The Grail Knight states that not passing the seal is the price of immortality.  That's a means of keeping the Grail hidden, just as the Ark wants to remain hidden. And it doesn't pass the seal anyway.  The earth opens up and swallows it instead.  Does the immortal Grail Knight die?  We don't see him die.  But Henry Jones Senior also drank from the Grail, and in Crystal Skull he's dead, right?  Maybe.  We don't see him die. Maybe Indy, and everyone else, only think he's dead. 

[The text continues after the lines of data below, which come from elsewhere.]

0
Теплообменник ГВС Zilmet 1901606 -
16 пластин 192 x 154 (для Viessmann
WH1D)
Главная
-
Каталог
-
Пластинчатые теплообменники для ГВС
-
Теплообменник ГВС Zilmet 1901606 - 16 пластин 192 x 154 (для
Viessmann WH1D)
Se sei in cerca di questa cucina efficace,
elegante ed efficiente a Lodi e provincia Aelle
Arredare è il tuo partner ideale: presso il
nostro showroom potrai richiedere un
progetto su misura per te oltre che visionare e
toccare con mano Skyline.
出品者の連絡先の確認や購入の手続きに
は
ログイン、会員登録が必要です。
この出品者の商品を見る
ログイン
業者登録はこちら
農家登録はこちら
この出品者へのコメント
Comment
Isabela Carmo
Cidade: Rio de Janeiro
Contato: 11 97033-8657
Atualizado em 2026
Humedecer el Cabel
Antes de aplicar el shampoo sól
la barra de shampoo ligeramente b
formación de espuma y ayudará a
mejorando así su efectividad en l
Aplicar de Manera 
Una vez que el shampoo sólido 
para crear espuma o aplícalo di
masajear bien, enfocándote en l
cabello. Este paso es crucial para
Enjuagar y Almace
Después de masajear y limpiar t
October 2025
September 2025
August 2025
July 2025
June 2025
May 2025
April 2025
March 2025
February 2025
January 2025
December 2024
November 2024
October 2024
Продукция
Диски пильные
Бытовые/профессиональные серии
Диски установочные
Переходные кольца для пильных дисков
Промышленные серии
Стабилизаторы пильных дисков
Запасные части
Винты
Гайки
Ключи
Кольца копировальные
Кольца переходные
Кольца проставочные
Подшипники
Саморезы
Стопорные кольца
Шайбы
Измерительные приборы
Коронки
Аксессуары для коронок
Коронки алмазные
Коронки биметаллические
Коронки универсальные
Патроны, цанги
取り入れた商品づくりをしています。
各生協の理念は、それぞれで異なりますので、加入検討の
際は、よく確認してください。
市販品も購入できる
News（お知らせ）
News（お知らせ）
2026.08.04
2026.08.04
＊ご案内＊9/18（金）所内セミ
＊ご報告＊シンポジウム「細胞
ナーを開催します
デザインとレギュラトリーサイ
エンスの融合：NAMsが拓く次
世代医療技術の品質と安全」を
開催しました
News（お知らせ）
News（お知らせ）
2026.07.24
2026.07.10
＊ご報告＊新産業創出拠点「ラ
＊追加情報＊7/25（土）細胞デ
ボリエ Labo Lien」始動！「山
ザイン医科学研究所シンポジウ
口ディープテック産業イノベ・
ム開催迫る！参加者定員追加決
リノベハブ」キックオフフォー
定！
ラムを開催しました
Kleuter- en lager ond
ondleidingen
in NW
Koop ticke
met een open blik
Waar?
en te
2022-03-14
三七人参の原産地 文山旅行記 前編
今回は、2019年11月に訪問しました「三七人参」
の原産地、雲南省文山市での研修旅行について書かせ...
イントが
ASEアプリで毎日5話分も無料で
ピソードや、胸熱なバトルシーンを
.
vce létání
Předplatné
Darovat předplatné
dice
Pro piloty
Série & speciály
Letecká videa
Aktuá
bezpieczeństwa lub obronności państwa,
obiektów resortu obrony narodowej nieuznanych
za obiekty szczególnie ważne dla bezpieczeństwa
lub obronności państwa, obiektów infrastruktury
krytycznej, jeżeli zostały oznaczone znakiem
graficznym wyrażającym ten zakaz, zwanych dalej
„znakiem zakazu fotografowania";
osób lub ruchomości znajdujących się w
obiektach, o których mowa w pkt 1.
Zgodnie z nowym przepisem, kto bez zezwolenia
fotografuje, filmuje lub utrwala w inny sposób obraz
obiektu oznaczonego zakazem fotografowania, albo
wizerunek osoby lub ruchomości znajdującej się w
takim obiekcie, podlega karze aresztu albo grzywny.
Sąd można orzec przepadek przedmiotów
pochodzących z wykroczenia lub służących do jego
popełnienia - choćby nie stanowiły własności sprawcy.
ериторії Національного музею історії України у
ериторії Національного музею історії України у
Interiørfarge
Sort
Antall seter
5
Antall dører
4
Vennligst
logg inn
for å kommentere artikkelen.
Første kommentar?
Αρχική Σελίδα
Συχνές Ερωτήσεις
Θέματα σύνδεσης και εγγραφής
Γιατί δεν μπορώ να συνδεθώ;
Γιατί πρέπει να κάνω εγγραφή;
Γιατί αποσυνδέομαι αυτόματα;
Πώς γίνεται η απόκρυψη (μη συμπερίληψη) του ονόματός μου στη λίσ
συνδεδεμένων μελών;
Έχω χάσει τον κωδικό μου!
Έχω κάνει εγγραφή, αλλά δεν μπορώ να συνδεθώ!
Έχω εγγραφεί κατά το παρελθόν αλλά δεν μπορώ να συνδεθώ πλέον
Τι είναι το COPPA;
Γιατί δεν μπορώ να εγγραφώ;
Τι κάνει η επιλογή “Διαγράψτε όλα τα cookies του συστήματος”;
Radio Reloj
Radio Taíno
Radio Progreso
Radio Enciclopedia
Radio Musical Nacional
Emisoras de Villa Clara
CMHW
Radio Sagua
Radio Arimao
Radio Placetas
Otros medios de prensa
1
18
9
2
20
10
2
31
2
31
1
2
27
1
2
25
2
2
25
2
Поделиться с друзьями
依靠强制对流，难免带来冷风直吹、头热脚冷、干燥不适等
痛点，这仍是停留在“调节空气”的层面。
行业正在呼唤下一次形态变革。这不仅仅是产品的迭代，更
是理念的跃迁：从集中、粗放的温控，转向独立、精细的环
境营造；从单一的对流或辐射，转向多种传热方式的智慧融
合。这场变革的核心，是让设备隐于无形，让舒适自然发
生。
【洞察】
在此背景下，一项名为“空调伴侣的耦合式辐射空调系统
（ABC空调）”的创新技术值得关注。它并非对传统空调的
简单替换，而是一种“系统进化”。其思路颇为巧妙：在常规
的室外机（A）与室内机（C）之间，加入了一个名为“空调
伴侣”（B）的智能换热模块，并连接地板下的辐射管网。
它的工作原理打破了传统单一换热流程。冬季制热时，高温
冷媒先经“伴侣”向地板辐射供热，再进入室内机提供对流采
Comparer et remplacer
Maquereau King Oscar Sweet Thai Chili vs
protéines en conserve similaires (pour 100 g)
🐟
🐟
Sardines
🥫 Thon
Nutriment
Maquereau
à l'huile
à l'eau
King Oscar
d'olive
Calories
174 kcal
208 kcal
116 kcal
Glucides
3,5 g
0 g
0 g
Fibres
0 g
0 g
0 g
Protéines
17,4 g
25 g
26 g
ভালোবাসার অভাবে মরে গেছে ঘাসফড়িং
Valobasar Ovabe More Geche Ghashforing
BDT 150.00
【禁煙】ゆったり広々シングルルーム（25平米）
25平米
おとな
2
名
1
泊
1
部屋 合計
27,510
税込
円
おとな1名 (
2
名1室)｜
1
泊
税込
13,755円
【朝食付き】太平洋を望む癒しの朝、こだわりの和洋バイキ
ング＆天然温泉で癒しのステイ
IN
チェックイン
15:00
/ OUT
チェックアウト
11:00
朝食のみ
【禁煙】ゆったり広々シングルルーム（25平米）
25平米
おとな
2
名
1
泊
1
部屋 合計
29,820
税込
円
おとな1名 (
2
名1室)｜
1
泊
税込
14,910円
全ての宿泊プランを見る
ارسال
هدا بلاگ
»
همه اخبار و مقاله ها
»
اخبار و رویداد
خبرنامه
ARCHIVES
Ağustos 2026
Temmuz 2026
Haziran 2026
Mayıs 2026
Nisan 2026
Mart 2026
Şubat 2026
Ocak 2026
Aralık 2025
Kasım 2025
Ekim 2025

When asked at the end of Last Crusade what he found, Henry Jones Sr. answers "Illumination."  It is very often the case that, symbolically, illumination and immortality are the same thing. Usually the substitution goes the other way.  For example, the immortality of the Philosopher's Stone represents a state of spiritual enlightenment.  An illumination. 


I don't think Indiana Jones can die.  We haven't seen him die.  Honestly, it feels a little sinful to think of any scenario where he does die.  If The Young Indiana Jones Chronicles is to be believed, he lives at least into the early 1990s, almost a hundred years old.  Maybe he continues his improbable adventures forever. 




Keep in mind, through nerdish debate, that these are works of fiction, rife with symbolic content.  I fully believe confusion over the illuminating/immortality granting abilities of the Holy Grail are meant to be buried so that they can be dug up by the curious.